In and Around 1945, mathematician, and physicist, John Von Neumann, and others, working on a project detailing the EDVAC, ENIAC, and it’s operation, set the paradigm for our modern digital world.
All modern hardware architecture from that point forward followed this basic design idea.
The fatal flaw, which is the very object of the solution that this paper covers, is the simple idea of the Von Neumann bottleneck, and in layman’s terms is the inability to have an instruction fetch, and perform data operation at the same time, or operate in a parallel capacity, based on the hardwares physical limitations.
The first problem, is to address whether a simple, elegant solution can be applied to all modern systems, and even the idea that legacy systems can not only be effected, but can be considered useful if the solution can be applied.
What is language? what, or who gives it meaning?
To answer this we look not to the computer, or machine that the user uses ex-corporis, but internally to the brain,that drives the genetic machine that we call the body.
The language that we humans use cannot be used effectively by a computer, because of binary principle.
What the casual reader of this paper may not know, is that this language, while designed before the writer of this papers time, constitutes a library of subjects, and objects.
When I use the word table perhaps a wooden object comes to mind, or perhaps an array? Whatever the idea, the object being referred to by the subject is stored, and completed in a parallel fashion faster than thought itself.
The real problem is not the Von Neumann bottleneck, but the speed, and efficacy of the user in inputting the information in a simple, and intuitive way that will translate into binary patterns that can be stored, written, retrieved, and re-arranged at a speed that the user finds comparable to actual thought, as well as the creation of a set of subject/object oriented patterns that the hardware can use to accomplish this task.
To create this illusion, and to allow it to interface in a way that is comfortable to the users liking, and in even a very basic form reflects the user, is based on 1: the hardware, and 2: the user.
This is the encryption itself.
Say the user has an older smartphone, the limitations of the hardware only allow the software to adjust to the user based on the physical specifications of the system that it’s installed on.
The other half of the encryption is the users own input, just as the idea of the bio-metric identification system makes identity possible, so too does the comparison between the user and the softwares interface with the hardware.
The users are human, and they change over time, so it makes sense that we would want a constantly rotating key that allows anonymity, and extra digital protection.
In order to break the encryption they would need the physical phone, and a way to physically replicate the user, and their personal usage patterns, more secure than a fingerprint.
To do that, you would need to know the user, and also know their location, which the software makes impossible with encryption.
Things like habits, location, family, and others will be taken into account, as this is the physical input to the device.

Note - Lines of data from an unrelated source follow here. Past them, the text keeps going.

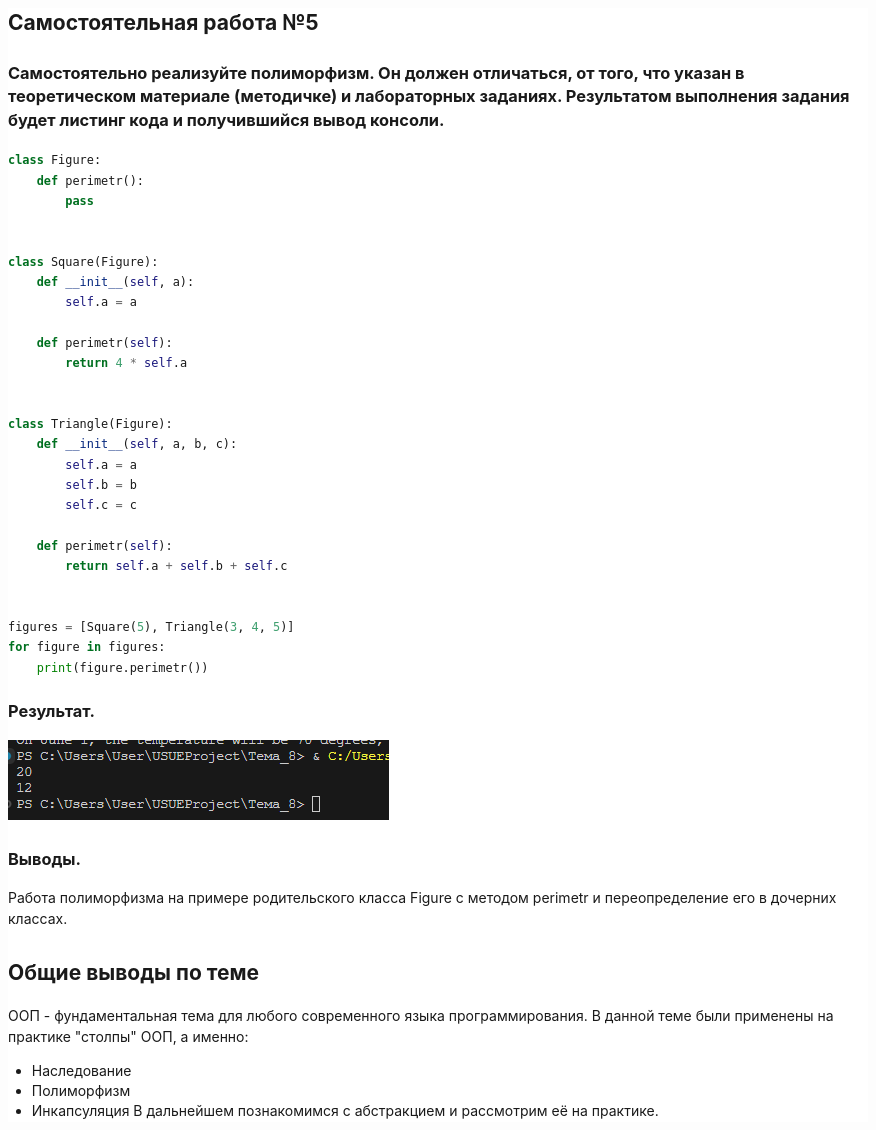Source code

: ## Самостоятельная работа №5
### Самостоятельно реализуйте полиморфизм. Он должен отличаться, от того, что указан в теоретическом материале (методичке) и лабораторных заданиях. Результатом выполнения задания будет листинг кода и получившийся вывод консоли.
```python
class Figure:
    def perimetr():
        pass
    

class Square(Figure):
    def __init__(self, a):
        self.a = a
        
    def perimetr(self):
        return 4 * self.a
    

class Triangle(Figure):
    def __init__(self, a, b, c):
        self.a = a
        self.b = b
        self.c = c

    def perimetr(self):
        return self.a + self.b + self.c


figures = [Square(5), Triangle(3, 4, 5)]
for figure in figures:
    print(figure.perimetr())
```
### Результат.
![Изображение](https://github.com/Wottajotta/Software_engineering/blob/Тема_8/pic/Sam8_5.png "8.5")
### Выводы.
Работа полиморфизма на примере родительского класса Figure с методом perimetr и переопределение его в дочерних классах.

## Общие выводы по теме
ООП - фундаментальная тема для любого современного языка программирования. В данной теме были применены на практике "столпы" ООП, а именно:
- Наследование
- Полиморфизм
- Инкапсуляция
В дальнейшем познакомимся с абстракцием и рассмотрим её на практике.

Let us say that the users device becomes stolen property, it will be easily traceable, and recoverable, as the design of the software is so that the imprint is made before the software can be fully used.
This makes theft worthless, and reuse of stolen devices impossible, except by the user assiged to them.
The idea is that the softwares evolution is the information that is recursively placed into the rotating encryption that is active, in real time, which is the very software actively managing all systems above it, from the hardware level.
The old patterns are replaced with new ones, as the device is used in new ways, and it receives input from the user.
The software cannot take over the world, and cannot perform tasks that require human action, nor can it even conceive that humans even exist.
The best way to describe it is that it is like a mirror, you get out what you put in, if the casual user put in the grocery list they will get back a grocery list, but if the user creates anything it will reflect the creative flair of the user in its every essence.
The limits are the imagination of the user, and clever users will take full advantage of their equipment by using their hardware to better lock their device, and unlock the full features of the user themself.
Let me be clear, in it’s infancy, just as our children must learn to become intelligent, the software itself is not super-intelligent, and cannot be so, it will take time, and various inputs to make it truly indistinguishable from human intelligence.